Went to class on Sunday morning.  It's probably overkill at this point but I'm still wrapping my toe up.  It feels pretty good at this point and I just want it to finish healing.  I wrap it up so nothing moves too far.

We took a good chunk of time in the beginning of class just to work with the jo.  Nothing organized but most of us were doing the 31 jo kata.  After warming up a bit, Peter took us through a few techniques.

He definitely does things differently than I do for some stuff.  I did my best to try things his way.  Primarily, he was doing things that meant you had a positive grip on uke.  Not all the techniques I like to do have that component.  Some of them rely on uke's reaction.  However, if I don't get the natural reaction I want I would just move to a different technique.  I'm not stuck on doing just one thing.

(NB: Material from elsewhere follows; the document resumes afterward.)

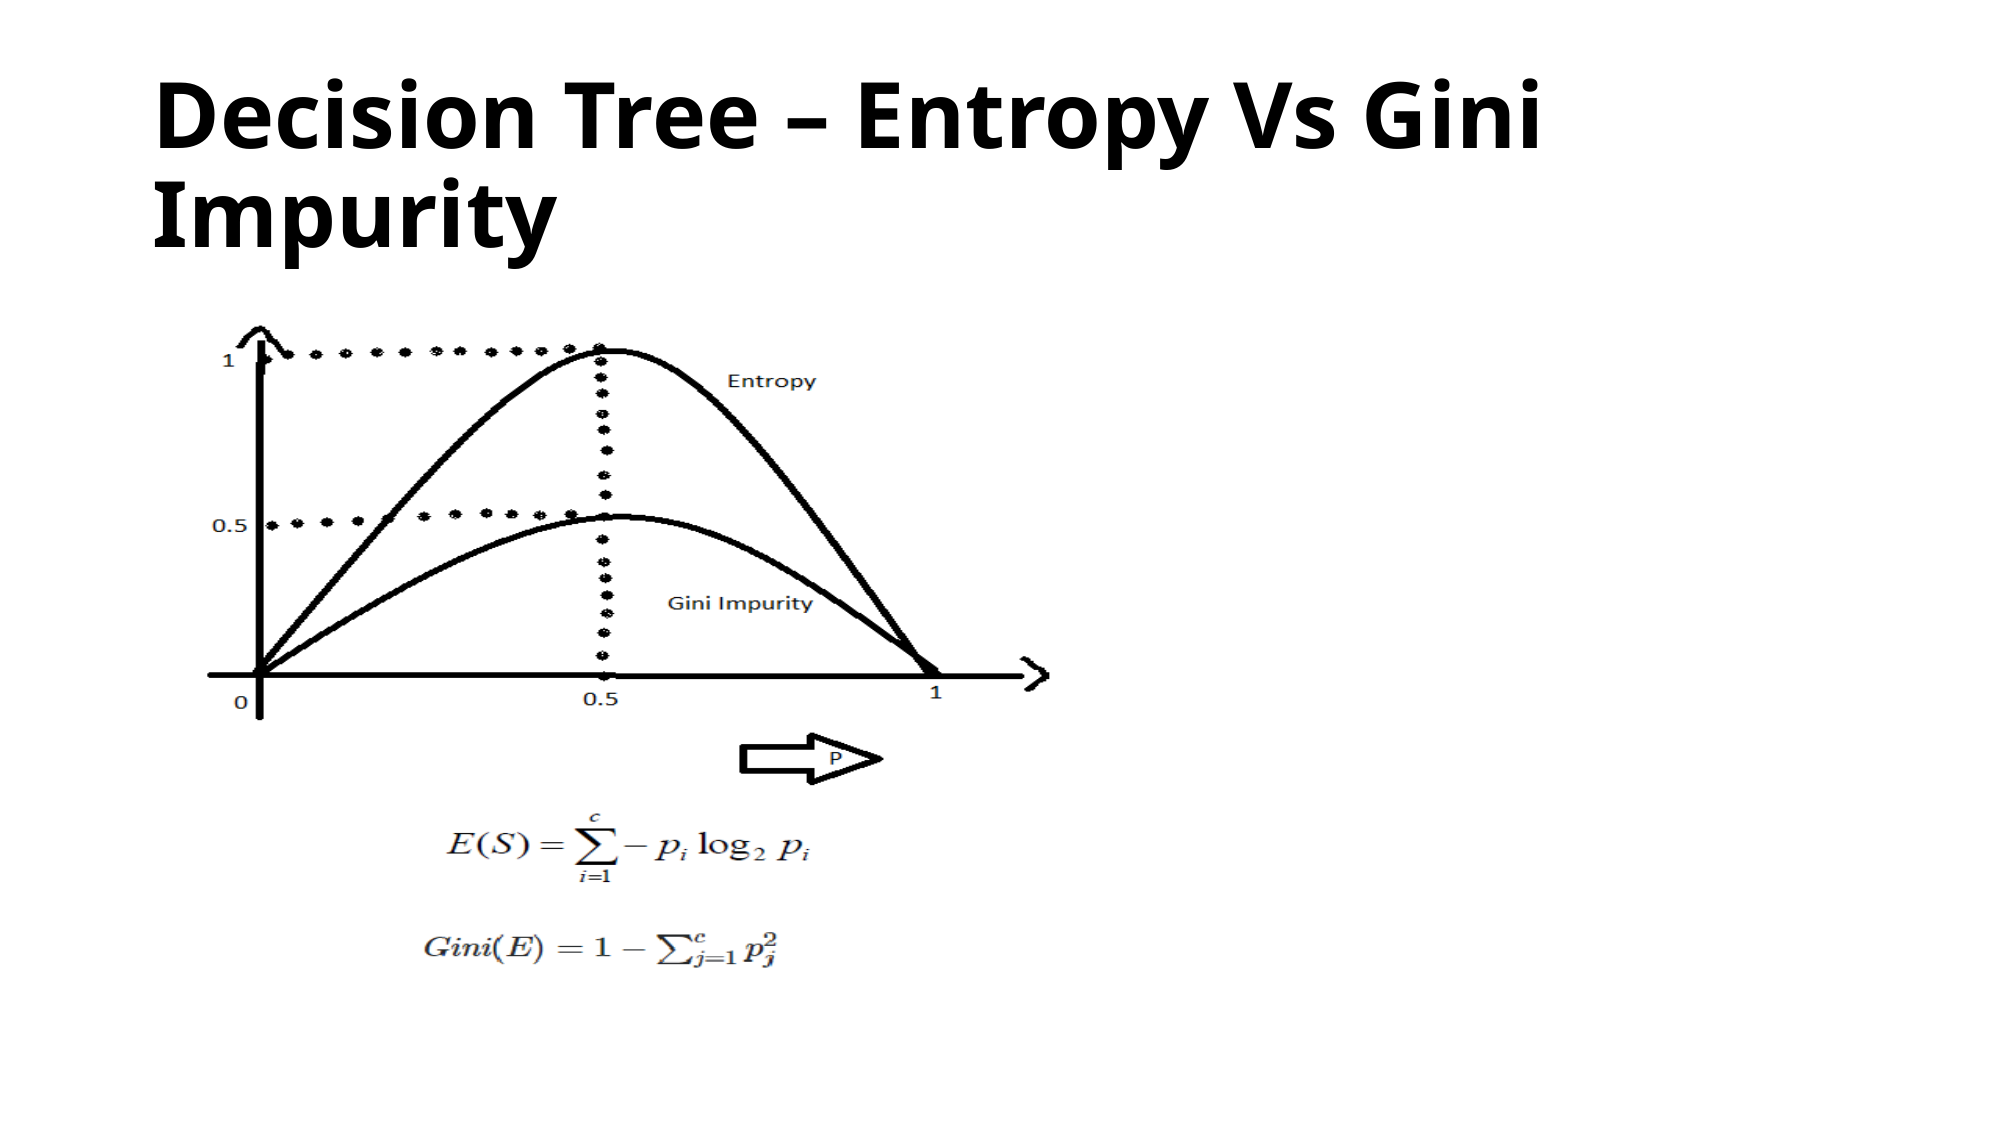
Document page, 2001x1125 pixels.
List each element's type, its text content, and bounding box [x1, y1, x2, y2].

title Decision Tree – Entropy Vs Gini Impurity [137, 59, 1863, 278]
picture [170, 296, 1084, 995]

Good class.  Nothing popping out at me.  There was one moment where he took me aside to try some stuff out.  He still thinks that the only direction otoshi finishes is at 90 degrees.  I've been taught that the initial direction of motion can dictate the ending spot.  However, in reality, I think you can throw wherever you like.  It's easy for people to see that with kotagaeshi.  You set someone up, you can throw them in any old direction with it.  But for otoshi.... for some reason people don't see that same options.


Toe is Still Holding Up

No real problems after practice Monday night so I taped myself up again and went Friday night.

There were a good number of students.  I think 9 of us showed up.  It being a hot day, Mr. Mulligan wanted to keep things light.  Probably good for me but I was dying to get some throws in.

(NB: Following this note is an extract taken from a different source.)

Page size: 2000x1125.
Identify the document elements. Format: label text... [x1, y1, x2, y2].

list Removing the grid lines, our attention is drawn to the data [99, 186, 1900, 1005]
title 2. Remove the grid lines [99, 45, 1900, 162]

When I shoed up, everyone was just standing around.  We attempted to prod the senior student to warm us up but he wasn't into it.  So, I warmed everyone up.  Nothing special, just got everyone stretched out and moving.

Friday nights class was a mixed bag for me.  Most of it were soft exercises such as tai no henko.  This is an exercise I generally don't like.  Most of the time it is shown in such a way that you strip uke.  As a good uke you're supposed to follow and try to keep good contact.  I did several with no muscle, then some pulling, and others with no muscle but keeping a live arm such that it may have appeared to someone that I was using muscle.  Not my favorite exercise.

We did do one thing that I got a kick out of.  One of the techniques Mr. Mulligan did was extremely close to something we did Monday night at North Shore Aikikai.  On Monday night there was this technique that starts off with a cross hand grip.  You move in front of uke's open side and bring the hand down in a curve down to the floor.  Uke is pulled over his toes and has to roll.

Mr. Mulligan's version was a same side grip.  You move to the open side again but then tenkan and bring the forward leg back.  This effectively is the same thing.  There is a difference.  The version I did at NSA draws uke directly, and evenly over both feet.  The spot on the floor the hand goes is between them.  With Mr. Mulligan's version, uke's weight isn't evenly distributed.  It is at first put on uke's forward foot.  Usually you can as uke take up some of that force by using your hips and knees and so forth.  However, when the tenkan is done to the open side.  Uke's hand ends up being placed in the same position, forward and between his feet.  The difference though is that there is more of a circular feel to it.  Both versions are very cool.  I could play with just those two for quite a while.


Tuesday, July 07, 2015

Yay, Went to a Class

Thought I'd try out my toe Monday night at North Shore Aikikai.  I taped the toe to it's buddy.  Rob suggested I wrap the whole thing up.  Probably a good idea.  So her helped me tape it up and gave me some tips on wrapping.

Before class they asked me how I was doing so I tried a few rolls.  You come up with live toes.  It didn't feel bad.  It felt pretty normal today so I'd say I'm probably good to go.  I did notice that I was altering my ukemi some to protect the toe more.

Rob taught.  We did a few things.  One of the things I really liked to play with was a simple, cross hand wrist grab.  You move to uke's open side as you simply put your hand down on the mat.  Uke feels an off balance forward and then down.  I was starting to get it by the end.  The trick is to not use any muscle.  If you are pulling uke you aren't doing it like it was shown.